James Serra has a wrapup of Microsoft Connect(); announcements around the data platform space:
Microsoft Connect(); is a developer event from Nov 15-17, where plenty of announcements are made. Here is a summary of the data platform related announcements:
-
Azure Databricks: In preview, this is a fast, easy, and collaborative Apache Spark based analytics platform optimized for Azure. It delivers one-click set up, streamlined workflows, and an interactive workspace all integrated with Azure SQL Data Warehouse, Azure Storage, Azure Cosmos DB, Azure Active Directory, and Power BI. More info
-
Azure Cosmos DB with Apache Cassandra API: In preview, this enables Cassandra developers to simply use the Cassandra API in Azure Cosmos DB and enjoy the benefits of Azure Cosmos DB with the familiarity of the Cassandra SDKs and tools, with no code changes to their application. More info. See all Cosmos DB announcements
-
Microsoft joins the MariaDB Foundation: Microsoft is a platinum sponsor – MariaDB is a community of the MySQL relational database management system and Microsoft will be actively contributing to MariaDB and the MariaDB community. More info
Click through for more. And if you want more info on Azure Databricks, Matei Zaharia and Peter Carlin have more information:
So how is Azure Databricks put together? At a high level, the service launches and manages worker nodes in each Azure customer’s subscription, letting customers leverage existing management tools within their account.
Specifically, when a customer launches a cluster via Databricks, a “Databricks appliance” is deployed as an Azure resource in the customer’s subscription.
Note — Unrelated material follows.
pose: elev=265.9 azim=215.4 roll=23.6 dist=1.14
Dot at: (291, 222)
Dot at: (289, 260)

The customer specifies the types of VMs to use and how many, but Databricks manages all other aspects. In addition to this appliance, a managed resource group is deployed into the customer’s subscription that we populate with a VNet, a security group, and a storage account. These are concepts Azure users are familiar with. Once these services are ready, users can manage the Databricks cluster through the Azure Databricks UI or through features such as autoscaling. All metadata (such as scheduled jobs) is stored in an Azure Database with geo-replication for fault tolerance.
I’ve been a huge fan of the Databricks Community Edition. We’ll see if there will be a Community Edition version for Azure as well.